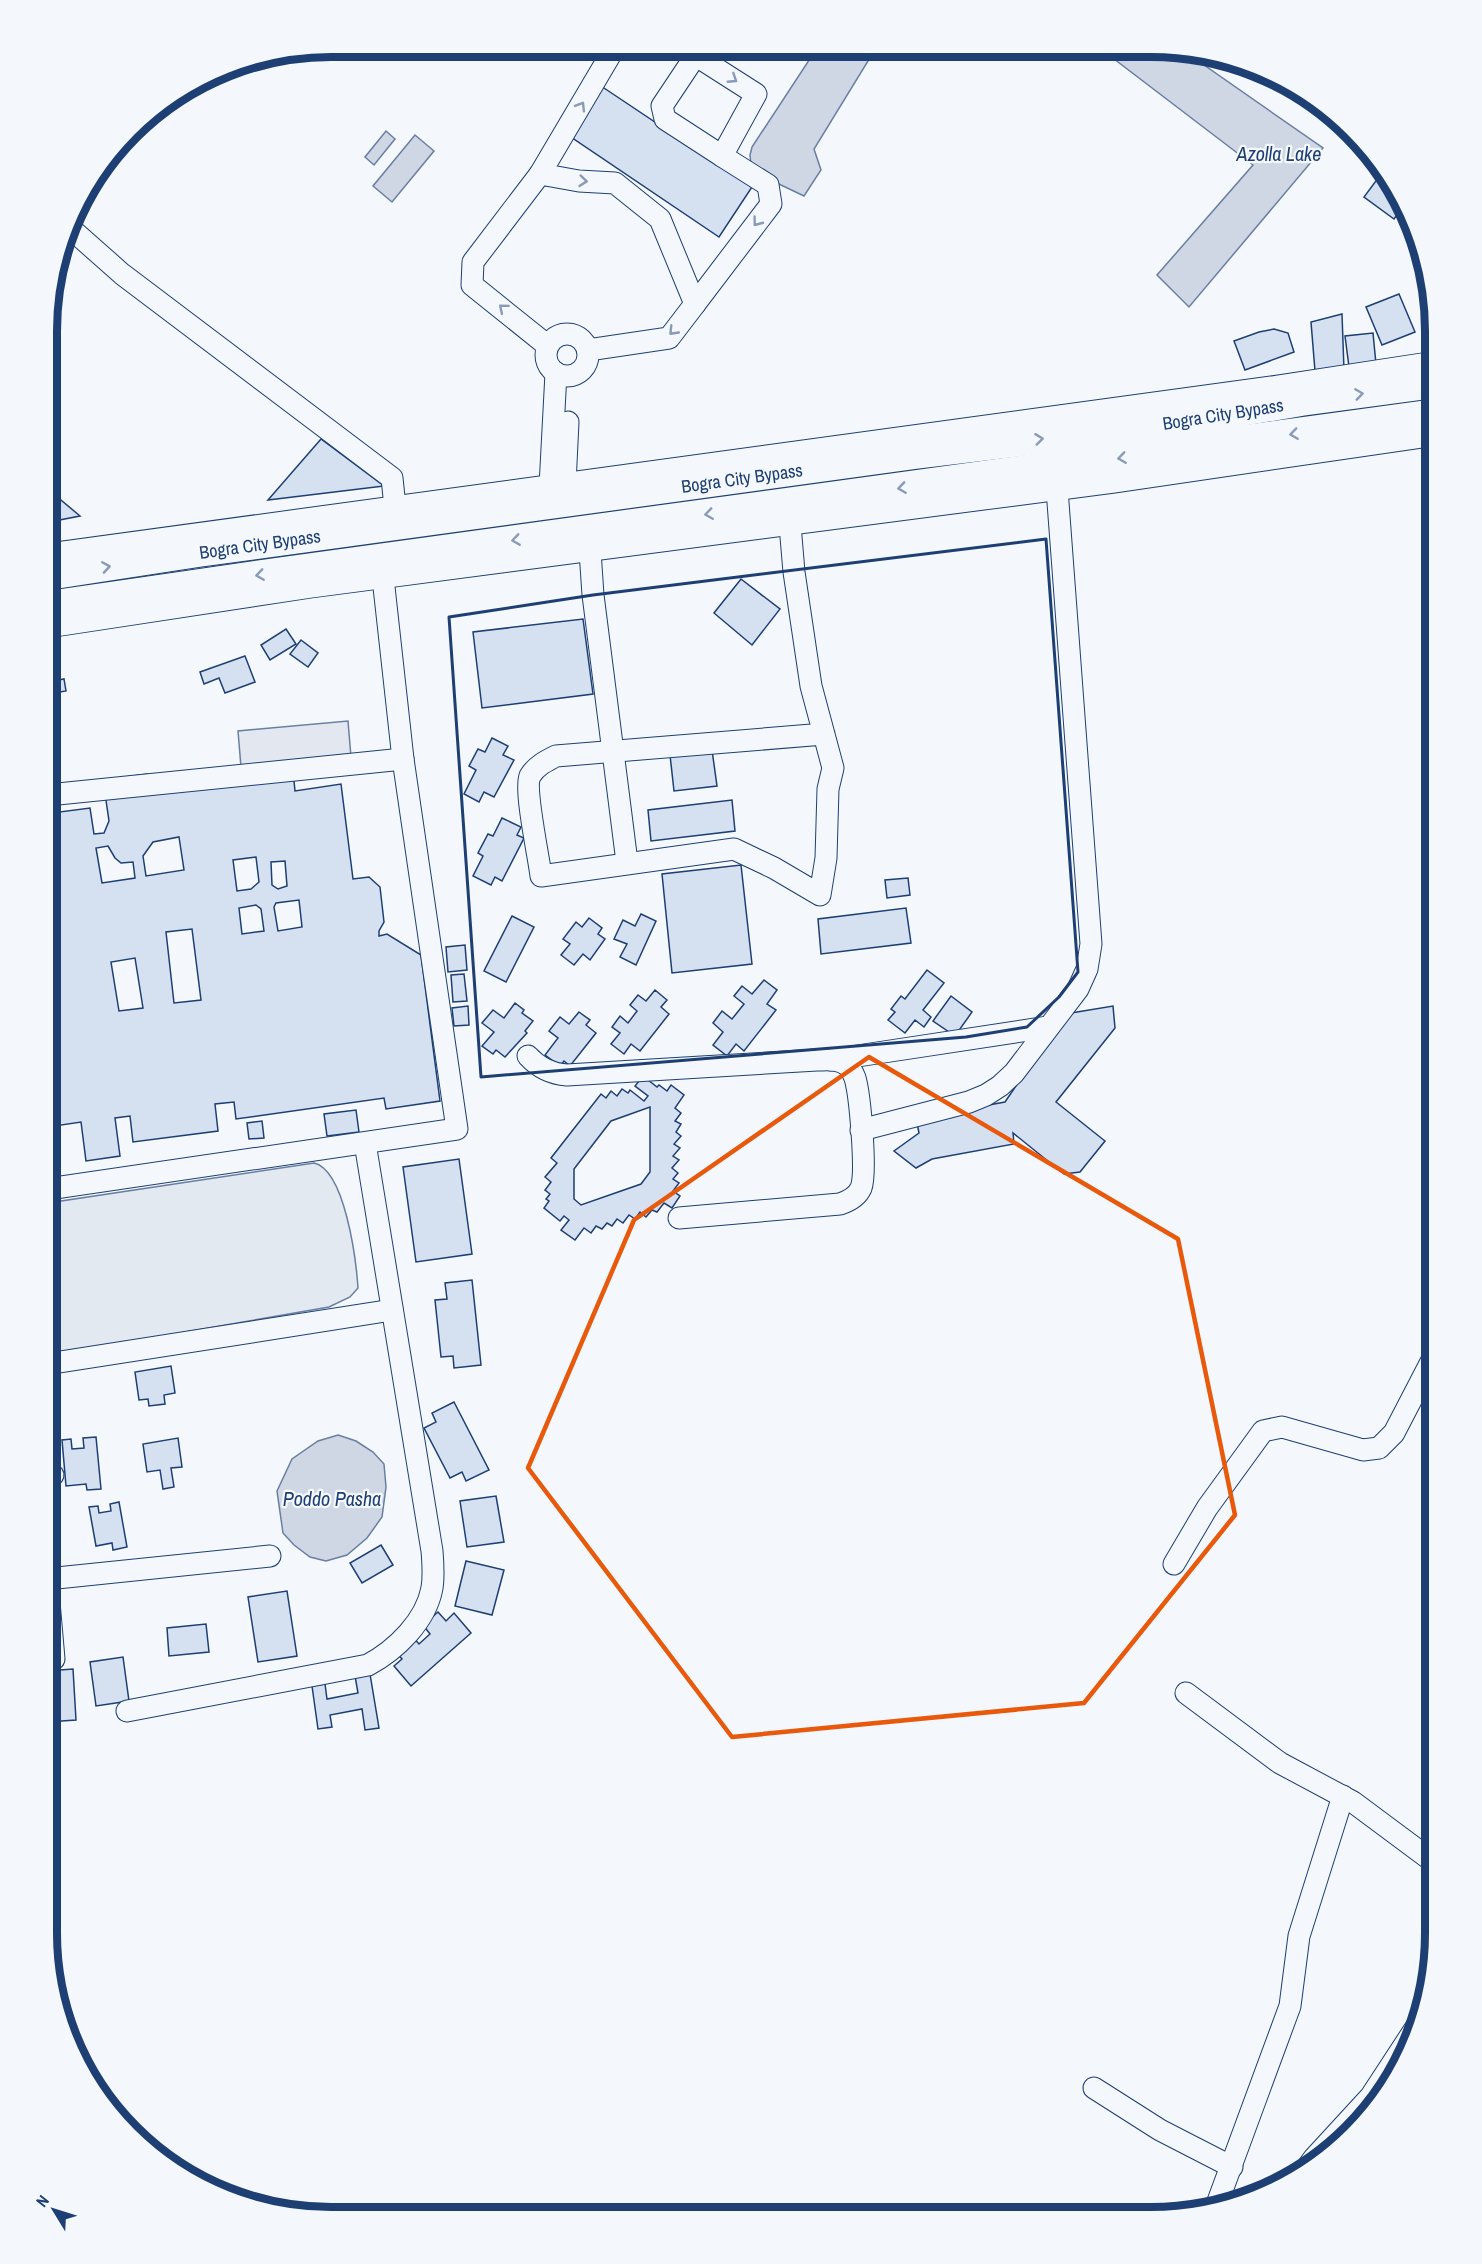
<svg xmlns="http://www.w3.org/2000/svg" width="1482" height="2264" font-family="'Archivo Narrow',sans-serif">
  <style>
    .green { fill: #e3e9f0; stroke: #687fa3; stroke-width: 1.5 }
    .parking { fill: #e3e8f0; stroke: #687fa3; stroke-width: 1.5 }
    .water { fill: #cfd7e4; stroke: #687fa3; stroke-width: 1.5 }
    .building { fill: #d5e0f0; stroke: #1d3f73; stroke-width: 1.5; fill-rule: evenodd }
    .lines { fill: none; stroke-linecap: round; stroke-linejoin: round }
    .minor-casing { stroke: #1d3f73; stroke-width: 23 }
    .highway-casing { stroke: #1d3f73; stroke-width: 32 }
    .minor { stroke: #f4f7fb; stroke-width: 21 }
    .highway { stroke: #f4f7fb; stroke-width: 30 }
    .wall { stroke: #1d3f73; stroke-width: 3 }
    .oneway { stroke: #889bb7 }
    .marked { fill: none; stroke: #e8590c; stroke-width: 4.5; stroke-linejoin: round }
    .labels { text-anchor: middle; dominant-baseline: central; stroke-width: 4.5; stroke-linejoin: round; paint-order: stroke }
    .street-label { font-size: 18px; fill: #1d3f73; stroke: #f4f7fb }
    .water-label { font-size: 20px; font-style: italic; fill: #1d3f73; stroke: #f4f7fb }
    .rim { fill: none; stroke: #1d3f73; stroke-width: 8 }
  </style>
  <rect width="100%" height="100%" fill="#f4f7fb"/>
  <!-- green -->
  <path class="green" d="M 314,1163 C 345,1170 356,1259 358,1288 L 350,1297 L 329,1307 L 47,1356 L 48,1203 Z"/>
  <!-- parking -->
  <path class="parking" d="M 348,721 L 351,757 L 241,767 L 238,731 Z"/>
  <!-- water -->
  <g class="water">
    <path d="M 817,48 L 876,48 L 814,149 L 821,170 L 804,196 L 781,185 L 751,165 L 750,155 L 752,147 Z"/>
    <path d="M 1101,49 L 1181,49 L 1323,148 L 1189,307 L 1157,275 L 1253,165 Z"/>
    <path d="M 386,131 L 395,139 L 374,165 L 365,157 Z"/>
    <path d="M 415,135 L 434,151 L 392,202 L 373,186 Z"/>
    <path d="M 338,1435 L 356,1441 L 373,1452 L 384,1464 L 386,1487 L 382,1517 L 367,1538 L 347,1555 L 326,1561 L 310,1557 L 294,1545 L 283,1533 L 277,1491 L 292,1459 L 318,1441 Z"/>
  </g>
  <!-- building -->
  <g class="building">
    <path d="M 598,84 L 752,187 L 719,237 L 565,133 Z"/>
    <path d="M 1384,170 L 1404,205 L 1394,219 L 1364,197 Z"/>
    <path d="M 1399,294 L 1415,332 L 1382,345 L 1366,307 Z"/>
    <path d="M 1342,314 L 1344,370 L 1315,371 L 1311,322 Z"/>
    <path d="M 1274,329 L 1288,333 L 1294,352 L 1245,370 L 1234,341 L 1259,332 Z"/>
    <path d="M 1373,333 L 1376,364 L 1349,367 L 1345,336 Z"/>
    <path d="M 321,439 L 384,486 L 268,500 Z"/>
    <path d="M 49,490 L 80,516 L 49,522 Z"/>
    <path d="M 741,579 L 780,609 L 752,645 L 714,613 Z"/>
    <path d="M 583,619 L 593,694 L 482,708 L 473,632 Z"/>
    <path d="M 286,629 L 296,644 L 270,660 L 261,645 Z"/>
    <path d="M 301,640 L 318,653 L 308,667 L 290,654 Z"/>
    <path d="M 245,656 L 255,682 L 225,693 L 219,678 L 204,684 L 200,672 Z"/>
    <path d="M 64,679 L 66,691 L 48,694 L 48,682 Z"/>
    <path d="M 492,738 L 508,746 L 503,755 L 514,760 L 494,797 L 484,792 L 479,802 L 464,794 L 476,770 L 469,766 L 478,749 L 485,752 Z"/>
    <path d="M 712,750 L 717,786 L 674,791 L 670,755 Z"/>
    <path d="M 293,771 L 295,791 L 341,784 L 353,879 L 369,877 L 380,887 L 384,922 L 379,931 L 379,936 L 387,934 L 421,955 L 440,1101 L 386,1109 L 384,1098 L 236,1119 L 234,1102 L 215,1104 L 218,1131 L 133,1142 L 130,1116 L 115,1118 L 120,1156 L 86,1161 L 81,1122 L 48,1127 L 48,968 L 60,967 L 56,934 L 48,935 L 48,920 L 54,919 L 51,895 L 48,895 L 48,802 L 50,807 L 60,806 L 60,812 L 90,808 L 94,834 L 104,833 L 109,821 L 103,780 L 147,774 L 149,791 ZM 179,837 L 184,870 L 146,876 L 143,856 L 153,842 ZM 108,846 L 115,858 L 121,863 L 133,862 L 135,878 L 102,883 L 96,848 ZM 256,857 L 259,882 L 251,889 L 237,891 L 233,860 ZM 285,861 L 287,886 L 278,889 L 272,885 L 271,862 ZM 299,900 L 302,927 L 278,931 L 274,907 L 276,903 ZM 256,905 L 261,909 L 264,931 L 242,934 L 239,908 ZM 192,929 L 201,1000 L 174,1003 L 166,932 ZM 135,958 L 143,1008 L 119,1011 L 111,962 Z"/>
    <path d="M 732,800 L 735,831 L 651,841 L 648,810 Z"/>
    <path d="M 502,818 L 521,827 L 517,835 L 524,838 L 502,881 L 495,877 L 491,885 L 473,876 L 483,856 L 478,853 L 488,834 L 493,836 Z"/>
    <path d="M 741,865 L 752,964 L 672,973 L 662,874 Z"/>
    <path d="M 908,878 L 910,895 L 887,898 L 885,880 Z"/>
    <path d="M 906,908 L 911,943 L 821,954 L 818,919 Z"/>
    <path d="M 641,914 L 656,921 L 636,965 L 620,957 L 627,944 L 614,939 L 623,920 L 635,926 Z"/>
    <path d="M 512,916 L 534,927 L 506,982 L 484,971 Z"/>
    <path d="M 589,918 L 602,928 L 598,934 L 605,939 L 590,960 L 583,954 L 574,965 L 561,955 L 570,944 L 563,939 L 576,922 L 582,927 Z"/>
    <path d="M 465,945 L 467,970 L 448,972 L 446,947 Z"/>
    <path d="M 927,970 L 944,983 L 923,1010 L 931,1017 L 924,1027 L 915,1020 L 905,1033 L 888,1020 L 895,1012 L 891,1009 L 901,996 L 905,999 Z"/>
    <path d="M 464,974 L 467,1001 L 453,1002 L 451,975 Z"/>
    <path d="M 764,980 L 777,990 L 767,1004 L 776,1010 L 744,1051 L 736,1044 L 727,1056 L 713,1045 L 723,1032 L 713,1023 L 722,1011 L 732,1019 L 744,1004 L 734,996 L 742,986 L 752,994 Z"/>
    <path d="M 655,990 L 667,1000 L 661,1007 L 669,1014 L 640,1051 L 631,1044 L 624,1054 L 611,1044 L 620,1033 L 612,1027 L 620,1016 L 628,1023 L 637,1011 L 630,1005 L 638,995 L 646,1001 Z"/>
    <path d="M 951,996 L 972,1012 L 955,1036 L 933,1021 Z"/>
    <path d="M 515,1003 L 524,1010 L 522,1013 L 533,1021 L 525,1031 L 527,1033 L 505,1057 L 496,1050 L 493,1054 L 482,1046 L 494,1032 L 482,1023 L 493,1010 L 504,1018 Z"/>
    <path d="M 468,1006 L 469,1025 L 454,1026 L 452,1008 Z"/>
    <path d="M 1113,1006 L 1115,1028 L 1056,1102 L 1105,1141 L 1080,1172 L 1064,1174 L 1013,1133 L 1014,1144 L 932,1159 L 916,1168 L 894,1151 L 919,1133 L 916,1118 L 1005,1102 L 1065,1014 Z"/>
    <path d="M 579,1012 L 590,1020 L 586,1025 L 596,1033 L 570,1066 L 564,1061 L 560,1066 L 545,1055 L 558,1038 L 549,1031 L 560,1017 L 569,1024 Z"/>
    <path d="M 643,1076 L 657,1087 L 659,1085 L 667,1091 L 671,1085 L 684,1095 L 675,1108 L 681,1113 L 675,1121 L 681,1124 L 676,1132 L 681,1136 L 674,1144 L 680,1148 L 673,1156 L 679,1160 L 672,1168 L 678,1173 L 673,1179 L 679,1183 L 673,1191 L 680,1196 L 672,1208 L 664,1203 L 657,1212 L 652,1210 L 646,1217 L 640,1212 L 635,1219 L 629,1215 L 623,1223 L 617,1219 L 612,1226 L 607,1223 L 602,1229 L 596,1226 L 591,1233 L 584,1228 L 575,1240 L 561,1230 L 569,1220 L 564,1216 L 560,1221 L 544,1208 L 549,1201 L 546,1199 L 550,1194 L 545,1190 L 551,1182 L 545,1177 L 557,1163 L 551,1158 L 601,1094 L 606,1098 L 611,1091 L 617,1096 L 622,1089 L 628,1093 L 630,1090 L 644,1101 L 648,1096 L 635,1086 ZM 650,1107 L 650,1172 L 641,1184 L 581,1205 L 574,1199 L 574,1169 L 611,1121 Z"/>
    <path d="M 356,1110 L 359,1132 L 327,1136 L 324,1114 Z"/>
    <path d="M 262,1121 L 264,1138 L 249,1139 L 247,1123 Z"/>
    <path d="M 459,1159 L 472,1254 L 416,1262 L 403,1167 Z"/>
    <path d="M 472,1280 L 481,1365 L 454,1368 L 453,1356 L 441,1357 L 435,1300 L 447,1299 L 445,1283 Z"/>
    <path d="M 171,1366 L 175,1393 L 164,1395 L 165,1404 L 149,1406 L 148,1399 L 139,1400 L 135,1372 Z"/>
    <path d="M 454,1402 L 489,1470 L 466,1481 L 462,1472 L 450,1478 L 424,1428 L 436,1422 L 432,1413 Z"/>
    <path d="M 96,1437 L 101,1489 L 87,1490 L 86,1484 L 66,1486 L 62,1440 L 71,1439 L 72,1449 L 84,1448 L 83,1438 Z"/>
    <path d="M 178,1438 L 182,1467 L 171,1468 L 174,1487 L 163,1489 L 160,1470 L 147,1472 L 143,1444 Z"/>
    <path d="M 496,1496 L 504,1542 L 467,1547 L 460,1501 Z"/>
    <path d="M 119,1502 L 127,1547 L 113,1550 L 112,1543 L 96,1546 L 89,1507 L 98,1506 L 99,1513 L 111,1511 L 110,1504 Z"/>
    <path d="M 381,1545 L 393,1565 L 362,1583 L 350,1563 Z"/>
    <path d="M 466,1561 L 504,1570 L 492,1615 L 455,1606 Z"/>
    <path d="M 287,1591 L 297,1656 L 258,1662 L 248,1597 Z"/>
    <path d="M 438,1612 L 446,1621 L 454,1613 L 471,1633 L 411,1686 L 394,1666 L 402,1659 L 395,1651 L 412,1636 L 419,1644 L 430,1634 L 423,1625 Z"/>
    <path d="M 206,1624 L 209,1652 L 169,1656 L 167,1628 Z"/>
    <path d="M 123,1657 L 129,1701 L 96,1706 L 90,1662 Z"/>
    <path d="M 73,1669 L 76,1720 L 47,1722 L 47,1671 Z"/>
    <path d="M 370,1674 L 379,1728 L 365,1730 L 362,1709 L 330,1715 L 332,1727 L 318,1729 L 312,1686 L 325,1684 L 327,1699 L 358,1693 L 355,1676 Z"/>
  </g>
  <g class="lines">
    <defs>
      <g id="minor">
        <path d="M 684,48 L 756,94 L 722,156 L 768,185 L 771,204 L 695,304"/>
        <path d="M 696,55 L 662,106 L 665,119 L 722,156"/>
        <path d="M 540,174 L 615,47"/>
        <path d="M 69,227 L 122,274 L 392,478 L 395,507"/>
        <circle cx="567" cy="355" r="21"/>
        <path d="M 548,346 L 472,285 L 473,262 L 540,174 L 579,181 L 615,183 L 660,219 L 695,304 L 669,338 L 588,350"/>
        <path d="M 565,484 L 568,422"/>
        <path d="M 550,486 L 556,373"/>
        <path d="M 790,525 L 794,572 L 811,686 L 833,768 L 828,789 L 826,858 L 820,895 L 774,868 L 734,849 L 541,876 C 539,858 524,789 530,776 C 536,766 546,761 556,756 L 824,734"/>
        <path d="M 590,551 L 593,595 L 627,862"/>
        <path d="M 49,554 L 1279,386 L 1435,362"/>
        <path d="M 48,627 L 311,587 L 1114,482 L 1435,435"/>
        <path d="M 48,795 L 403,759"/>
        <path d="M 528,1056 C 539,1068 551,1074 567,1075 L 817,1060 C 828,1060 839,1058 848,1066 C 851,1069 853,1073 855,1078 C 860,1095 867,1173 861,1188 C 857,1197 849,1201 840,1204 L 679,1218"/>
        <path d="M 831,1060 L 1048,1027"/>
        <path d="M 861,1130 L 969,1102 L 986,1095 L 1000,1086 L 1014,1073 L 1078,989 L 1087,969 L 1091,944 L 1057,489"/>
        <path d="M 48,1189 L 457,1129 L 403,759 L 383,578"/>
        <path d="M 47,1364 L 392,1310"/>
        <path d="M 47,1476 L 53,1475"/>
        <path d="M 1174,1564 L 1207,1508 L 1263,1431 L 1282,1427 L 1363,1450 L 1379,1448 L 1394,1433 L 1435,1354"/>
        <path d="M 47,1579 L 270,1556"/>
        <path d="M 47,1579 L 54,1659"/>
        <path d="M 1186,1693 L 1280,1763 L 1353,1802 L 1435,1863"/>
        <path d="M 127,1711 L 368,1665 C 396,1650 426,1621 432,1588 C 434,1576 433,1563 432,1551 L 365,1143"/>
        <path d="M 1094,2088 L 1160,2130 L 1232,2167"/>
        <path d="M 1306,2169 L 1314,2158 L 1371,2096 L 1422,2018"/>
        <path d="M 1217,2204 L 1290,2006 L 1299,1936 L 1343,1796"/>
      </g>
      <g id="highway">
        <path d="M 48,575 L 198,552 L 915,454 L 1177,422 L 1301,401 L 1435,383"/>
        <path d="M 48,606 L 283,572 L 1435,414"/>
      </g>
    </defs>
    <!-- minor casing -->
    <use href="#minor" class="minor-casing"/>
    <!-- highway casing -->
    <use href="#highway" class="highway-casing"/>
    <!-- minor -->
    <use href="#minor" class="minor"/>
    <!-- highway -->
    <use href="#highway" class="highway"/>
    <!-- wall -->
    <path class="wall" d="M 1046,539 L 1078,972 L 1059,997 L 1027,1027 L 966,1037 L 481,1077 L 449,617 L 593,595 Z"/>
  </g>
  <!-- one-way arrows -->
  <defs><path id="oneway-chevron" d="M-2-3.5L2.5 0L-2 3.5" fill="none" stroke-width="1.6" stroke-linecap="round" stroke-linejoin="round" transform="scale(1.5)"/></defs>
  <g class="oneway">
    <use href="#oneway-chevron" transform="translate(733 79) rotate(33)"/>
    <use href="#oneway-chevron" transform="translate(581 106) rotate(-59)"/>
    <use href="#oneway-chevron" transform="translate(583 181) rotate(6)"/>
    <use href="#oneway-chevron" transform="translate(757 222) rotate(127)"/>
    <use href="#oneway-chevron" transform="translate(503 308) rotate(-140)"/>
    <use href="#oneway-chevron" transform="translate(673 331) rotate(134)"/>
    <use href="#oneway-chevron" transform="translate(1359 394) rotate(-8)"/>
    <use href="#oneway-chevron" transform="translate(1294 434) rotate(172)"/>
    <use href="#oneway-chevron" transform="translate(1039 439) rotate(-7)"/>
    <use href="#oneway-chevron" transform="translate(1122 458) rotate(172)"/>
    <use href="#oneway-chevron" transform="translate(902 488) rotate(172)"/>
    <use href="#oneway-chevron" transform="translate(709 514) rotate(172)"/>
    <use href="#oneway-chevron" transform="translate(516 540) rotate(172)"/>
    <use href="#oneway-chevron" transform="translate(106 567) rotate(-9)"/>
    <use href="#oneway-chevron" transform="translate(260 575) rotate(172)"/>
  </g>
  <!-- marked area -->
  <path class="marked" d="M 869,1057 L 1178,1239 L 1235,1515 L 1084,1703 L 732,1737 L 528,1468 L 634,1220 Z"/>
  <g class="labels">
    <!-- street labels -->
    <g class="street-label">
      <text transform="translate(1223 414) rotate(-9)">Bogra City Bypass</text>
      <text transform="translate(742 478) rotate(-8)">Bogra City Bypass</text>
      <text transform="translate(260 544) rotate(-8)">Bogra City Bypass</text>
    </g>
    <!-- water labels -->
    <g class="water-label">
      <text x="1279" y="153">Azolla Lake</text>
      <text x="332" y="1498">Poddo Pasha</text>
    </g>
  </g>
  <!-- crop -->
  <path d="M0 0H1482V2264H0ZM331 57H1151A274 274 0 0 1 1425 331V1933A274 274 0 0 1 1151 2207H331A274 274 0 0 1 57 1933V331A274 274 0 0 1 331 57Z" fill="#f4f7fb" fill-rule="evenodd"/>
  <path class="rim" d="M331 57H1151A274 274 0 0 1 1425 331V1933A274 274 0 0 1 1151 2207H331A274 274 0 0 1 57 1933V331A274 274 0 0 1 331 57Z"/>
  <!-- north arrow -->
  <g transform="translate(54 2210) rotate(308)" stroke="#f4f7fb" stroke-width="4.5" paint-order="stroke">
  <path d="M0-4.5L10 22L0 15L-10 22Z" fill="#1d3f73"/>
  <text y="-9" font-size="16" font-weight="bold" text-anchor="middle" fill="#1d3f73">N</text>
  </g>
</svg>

# # #

Starting at the line above that contains "732,800 L 735,831", write out each line exactly until the line that contains "465,945 L 467,970" has been written, and stop there.

    <path d="M 732,800 L 735,831 L 651,841 L 648,810 Z"/>
    <path d="M 502,818 L 521,827 L 517,835 L 524,838 L 502,881 L 495,877 L 491,885 L 473,876 L 483,856 L 478,853 L 488,834 L 493,836 Z"/>
    <path d="M 741,865 L 752,964 L 672,973 L 662,874 Z"/>
    <path d="M 908,878 L 910,895 L 887,898 L 885,880 Z"/>
    <path d="M 906,908 L 911,943 L 821,954 L 818,919 Z"/>
    <path d="M 641,914 L 656,921 L 636,965 L 620,957 L 627,944 L 614,939 L 623,920 L 635,926 Z"/>
    <path d="M 512,916 L 534,927 L 506,982 L 484,971 Z"/>
    <path d="M 589,918 L 602,928 L 598,934 L 605,939 L 590,960 L 583,954 L 574,965 L 561,955 L 570,944 L 563,939 L 576,922 L 582,927 Z"/>
    <path d="M 465,945 L 467,970 L 448,972 L 446,947 Z"/>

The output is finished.